In a conference call with investors on Tuesday, UTC Chairman and CEO Greg Hayes also confirmed that the company is exploring the possibility of divesting its Chubb Fire & Security Field Services business from Carrier prior to the official spin-off. According to a company spokesperson, the Chubb Field Services business includes the firm’s fire and electronic security installation, service and monitoring capabilities.
“That’s roughly $2.5 billion of sales at a roughly 10 percent margin kind of business,” Hayes said. “The focus of Carrier going forward is going to be on products and services, not on installation in the field. As we think about the portfolio, if we choose to divest of the (fire and security) field business, it will be to give us a better focus going forward on our products and services portfolio. We like the fire products, we like the security products, the refrigeration and the transport piece – all of those other pieces of Carrier beyond just commercial and residential HVAC.”
According to Jim McHale, Director of UK-based market research firm Memoori, while conglomerates like UTC built up “substantial operations” in the global fire and security products market from 2000 to 2010 through acquisitions, their performance in the industry has since waned.
“Since then the performance of conglomerates has declined, particularly in the physical security business, some have sold off these businesses, such as GE. Tyco has merged with Johnson Controls. Siemens sold their security products business to Vanderbilt. So UTC spinning out Carrier (including Fire & Security) is not particularly surprising,” McHale said. “Carrier is very capable of being a profitable standalone business. Indeed, somewhere down the line, Carrier may even divest some product brands to focus on solutions. They would probably realize a good return and find buyers from private equity.”
A Defining Moment for UTC
Hayes said the board’s decision to pursue a separation of the existing company is a “pivotal moment” in the company’s history that follows a more than year-long evaluation of their portfolio. The separation of UTC has also been sought by several activist investors of the company.

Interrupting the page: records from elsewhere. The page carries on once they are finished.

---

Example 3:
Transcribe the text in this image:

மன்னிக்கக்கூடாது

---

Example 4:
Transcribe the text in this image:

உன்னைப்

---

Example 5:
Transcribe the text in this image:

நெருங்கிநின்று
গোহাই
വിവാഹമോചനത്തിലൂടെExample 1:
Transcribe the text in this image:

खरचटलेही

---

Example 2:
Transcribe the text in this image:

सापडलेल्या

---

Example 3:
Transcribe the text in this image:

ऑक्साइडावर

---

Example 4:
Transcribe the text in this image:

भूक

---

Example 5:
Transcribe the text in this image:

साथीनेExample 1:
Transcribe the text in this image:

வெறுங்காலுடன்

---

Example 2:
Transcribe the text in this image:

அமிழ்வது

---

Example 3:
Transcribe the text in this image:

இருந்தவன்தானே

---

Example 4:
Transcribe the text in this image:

“We believe the proposed separation of three, industry-leading public companies would maximize each independent company’s ability to drive sustained earnings growth through business cycles and maximize long-term shareholder value,” Hayes said.
Hayes also emphasized that the separation will enable each company to create its own capital structure and make capital allocation decisions to suit their own individual business models.

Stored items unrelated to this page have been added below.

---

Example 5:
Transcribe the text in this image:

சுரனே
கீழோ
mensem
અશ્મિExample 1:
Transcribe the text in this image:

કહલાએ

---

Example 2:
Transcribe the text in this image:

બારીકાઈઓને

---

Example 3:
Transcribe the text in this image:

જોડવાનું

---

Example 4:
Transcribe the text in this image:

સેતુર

“I think it’s important to reiterate that these three businesses are already leaders in their respective industries,” Hayes added. “There’s no weak sister here that we’re worried about going forward and each of these businesses will have a greater opportunity to build on their own histories of shaping industries as independent companies.”
“We will now have an aerospace business that will have sales of roughly $50 billion by 2020 and that gives us the ability, with that scale, to think about a standalone aerospace business. We’ve always known that the Carrier and Otis businesses could be standalone but we were always concerned about the aerospace business because of the very long cycle of the investments and cash returns, so I think we always thought we needed commercial businesses to support the aero businesses but with the scale the way it is today, that’s no longer the case,” Hayes said. “And the world has changed. I think we all recognize the fact that focused businesses tend to do better.”